[Data extracted from a collection]

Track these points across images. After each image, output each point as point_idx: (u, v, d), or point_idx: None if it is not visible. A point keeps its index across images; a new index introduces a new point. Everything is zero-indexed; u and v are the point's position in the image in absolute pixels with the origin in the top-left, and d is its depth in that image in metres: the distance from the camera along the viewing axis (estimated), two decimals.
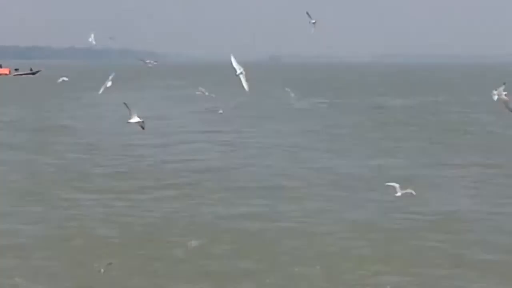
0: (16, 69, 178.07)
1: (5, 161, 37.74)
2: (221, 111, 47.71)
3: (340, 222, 24.76)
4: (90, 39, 23.98)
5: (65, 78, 32.29)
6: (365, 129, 52.91)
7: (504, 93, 17.38)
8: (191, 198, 28.55)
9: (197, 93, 30.41)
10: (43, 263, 20.28)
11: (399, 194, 20.39)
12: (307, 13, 21.04)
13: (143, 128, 18.12)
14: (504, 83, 17.76)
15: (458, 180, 32.62)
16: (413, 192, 21.15)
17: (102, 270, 18.09)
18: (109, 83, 19.31)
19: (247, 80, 17.84)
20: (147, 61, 32.97)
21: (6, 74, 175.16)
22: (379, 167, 35.17)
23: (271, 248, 21.80)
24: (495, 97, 17.97)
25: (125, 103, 17.61)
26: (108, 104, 65.35)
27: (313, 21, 21.01)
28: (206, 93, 29.40)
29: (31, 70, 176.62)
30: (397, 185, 20.47)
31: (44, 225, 24.57)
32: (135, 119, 17.37)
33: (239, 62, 17.31)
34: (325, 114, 67.29)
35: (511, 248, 22.09)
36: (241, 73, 17.81)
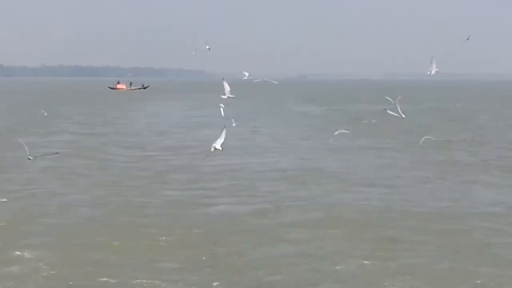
0: (130, 84, 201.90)
1: None
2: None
3: None
4: (206, 46, 25.85)
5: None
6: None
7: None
8: None
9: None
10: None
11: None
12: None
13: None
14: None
15: None
16: None
17: None
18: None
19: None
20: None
21: (123, 89, 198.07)
22: None
23: None
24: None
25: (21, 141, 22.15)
26: None
27: (208, 47, 25.22)
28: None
29: (142, 85, 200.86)
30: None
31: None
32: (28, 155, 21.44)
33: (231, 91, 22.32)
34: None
35: None
36: (229, 97, 22.66)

* **PROBLEM**
Each entry should be set down exactly, pictures excluded.

* **RESULT OF THE TASK**
Track these points across images. After each image, output each point as point_idx: (u, v, d), or point_idx: None if it is not visible. A point keeps its index across images; a new index introduces a new point. Everything is zero-indexed; u and v are the point's position in the image in absolute pixels with the origin in the top-left, and d is its depth in that image in metres: the distance from the camera along the viewing axis (estimated), two decimals.
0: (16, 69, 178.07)
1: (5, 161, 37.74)
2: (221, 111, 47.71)
3: (340, 222, 24.76)
4: (90, 39, 23.98)
5: (65, 78, 32.29)
6: (365, 129, 52.91)
7: (504, 93, 17.38)
8: (191, 198, 28.55)
9: (197, 93, 30.41)
10: (43, 263, 20.28)
11: (399, 194, 20.39)
12: (307, 13, 21.04)
13: (143, 128, 18.12)
14: (504, 83, 17.76)
15: (458, 180, 32.62)
16: (413, 192, 21.15)
17: (102, 270, 18.09)
18: (109, 83, 19.31)
19: (247, 80, 17.84)
20: (147, 61, 32.97)
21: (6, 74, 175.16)
22: (379, 167, 35.17)
23: (271, 248, 21.80)
24: (495, 97, 17.97)
25: (125, 103, 17.61)
26: (108, 104, 65.35)
27: (313, 21, 21.01)
28: (206, 93, 29.40)
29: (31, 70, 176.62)
30: (397, 185, 20.47)
31: (44, 225, 24.57)
32: (135, 119, 17.37)
33: (239, 62, 17.31)
34: (325, 114, 67.29)
35: (511, 248, 22.09)
36: (241, 73, 17.81)
0: (130, 84, 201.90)
1: None
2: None
3: None
4: (206, 46, 25.85)
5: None
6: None
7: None
8: None
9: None
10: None
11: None
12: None
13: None
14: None
15: None
16: None
17: None
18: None
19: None
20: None
21: (123, 89, 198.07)
22: None
23: None
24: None
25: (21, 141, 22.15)
26: None
27: (208, 47, 25.22)
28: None
29: (142, 85, 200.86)
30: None
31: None
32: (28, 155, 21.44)
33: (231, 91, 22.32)
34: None
35: None
36: (229, 97, 22.66)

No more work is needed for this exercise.